Outro fato muito interessante foi o que se revelou em relação à saúde mental nas favelas. Em um contexto de violência institucional, não somente policial, este gera grandes transtornos e problemas, o que afetou de forma muito direta a saúde mental dessa população, que já sofria antes também, mas foi acentuada; uma vez que os índices de depressão, ansiedade e crise do pânico foram dados respondentes pela maioria. Esse fato está atrelado também ao desejo de automedicação, visto que se tem menos atendimento e assistência, o que suscita em um uso feito por conta própria, ou a busca de substâncias para o uso pessoal. 

Não se pode falar de saúde mental sem falar de racismo e da violência sofrida por parte desses moradores, muito por conta do pivô que é o estado e suas instituições, que ao invés de fornecer auxílio e amenizar os impactos da pandemia, ofereceu opressão e violência em um momento tão delicado e dramático na vida dessas pessoas.

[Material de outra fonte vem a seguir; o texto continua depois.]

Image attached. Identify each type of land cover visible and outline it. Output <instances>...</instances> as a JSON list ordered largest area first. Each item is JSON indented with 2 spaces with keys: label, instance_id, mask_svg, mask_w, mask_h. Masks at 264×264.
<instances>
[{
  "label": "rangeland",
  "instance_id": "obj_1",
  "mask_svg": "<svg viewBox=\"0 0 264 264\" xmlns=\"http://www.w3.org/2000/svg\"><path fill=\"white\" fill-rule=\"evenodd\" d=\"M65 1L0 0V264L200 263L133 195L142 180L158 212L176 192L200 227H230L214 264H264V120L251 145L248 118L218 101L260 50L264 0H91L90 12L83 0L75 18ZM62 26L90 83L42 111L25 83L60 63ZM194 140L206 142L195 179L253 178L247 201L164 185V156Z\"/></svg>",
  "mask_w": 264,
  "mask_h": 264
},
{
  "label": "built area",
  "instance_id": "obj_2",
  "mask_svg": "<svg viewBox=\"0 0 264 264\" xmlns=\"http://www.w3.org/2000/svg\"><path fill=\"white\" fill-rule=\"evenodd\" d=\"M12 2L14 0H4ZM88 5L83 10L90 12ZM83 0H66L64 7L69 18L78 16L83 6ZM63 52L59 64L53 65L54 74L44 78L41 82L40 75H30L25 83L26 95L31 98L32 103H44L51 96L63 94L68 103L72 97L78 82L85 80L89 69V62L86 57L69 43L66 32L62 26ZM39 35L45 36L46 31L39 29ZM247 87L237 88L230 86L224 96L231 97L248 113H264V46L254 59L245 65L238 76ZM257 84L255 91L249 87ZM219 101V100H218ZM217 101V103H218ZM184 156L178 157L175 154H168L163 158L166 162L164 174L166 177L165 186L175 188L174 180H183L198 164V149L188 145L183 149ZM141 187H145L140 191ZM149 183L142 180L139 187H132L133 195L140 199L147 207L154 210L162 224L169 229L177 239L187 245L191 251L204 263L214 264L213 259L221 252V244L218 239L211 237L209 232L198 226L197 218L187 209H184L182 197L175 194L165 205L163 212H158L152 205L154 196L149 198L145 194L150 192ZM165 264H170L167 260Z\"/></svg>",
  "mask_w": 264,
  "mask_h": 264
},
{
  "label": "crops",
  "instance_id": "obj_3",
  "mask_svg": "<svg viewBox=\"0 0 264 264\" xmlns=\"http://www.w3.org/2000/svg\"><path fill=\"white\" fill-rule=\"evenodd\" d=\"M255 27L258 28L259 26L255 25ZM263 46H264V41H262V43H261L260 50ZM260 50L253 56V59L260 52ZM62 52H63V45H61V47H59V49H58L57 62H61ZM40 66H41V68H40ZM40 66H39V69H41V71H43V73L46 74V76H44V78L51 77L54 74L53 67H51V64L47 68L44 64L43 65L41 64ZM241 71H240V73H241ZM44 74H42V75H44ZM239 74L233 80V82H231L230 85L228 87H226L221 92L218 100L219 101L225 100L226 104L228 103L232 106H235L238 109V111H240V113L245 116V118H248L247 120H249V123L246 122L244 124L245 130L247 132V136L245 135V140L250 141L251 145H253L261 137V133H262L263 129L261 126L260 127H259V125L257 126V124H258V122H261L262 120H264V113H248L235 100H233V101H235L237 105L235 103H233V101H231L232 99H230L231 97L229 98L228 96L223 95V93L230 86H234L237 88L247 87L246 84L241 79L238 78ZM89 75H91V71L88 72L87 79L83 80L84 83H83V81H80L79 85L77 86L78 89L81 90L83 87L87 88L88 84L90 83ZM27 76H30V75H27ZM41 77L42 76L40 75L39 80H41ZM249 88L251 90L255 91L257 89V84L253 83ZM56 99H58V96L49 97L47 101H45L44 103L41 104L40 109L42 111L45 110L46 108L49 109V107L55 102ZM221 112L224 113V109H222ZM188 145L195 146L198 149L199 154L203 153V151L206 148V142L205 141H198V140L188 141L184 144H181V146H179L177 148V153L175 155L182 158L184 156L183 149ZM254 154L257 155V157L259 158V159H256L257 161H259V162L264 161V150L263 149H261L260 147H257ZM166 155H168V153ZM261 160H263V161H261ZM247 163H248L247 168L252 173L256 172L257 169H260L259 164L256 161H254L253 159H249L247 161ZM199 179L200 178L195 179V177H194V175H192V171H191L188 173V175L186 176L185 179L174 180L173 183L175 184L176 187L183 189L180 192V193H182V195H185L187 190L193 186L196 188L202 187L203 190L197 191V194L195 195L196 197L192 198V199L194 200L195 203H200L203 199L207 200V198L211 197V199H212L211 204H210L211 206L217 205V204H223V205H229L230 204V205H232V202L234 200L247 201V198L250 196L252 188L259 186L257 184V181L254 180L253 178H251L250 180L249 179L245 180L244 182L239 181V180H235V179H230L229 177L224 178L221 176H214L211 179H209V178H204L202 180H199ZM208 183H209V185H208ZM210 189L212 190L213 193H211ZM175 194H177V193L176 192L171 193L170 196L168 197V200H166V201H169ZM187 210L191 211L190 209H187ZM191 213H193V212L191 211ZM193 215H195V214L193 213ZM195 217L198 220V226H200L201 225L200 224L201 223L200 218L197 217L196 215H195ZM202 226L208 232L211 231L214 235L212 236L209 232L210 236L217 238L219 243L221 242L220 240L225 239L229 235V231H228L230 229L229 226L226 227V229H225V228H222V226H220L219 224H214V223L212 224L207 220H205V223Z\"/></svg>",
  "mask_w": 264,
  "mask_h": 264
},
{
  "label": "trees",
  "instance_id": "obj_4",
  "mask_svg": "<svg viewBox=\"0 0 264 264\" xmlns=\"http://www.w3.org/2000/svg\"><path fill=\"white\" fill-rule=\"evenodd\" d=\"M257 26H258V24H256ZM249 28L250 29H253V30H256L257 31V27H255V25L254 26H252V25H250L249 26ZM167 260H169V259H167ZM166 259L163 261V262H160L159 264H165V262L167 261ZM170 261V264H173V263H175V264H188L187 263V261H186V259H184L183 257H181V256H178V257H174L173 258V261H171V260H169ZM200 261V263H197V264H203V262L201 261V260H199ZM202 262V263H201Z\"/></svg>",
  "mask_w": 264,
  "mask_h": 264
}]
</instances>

Agora em 2021 essa situação continua acontecendo e se agravando ainda mais, e se não houver participação popular dessas pessoas na construção de políticas públicas, se os governantes não escutarem essa população e atenderem suas demandas, continuaremos vivendo sob um estado que apenas comete crimes diários sobre as favelas, seja na falta de água, alimento, de suas necessidades básicas, até a violência física. 

Importante finalizar ressaltando que essa pesquisa foi realizada e executada por pesquisadores favelados, o que traz uma profundidade sobre o entendimento de certas causas, que só são possíveis para quem está dentro. A sensibilidade e a experiência vivida se coloca dentro do processo da pesquisa, e importância de se ter pessoas faveladas, pretas e dos próprios territórios na produção desses dados, é algo muito importante pois revela uma transformação que precisa acontecer em ainda mais lugares e para mais pessoas”.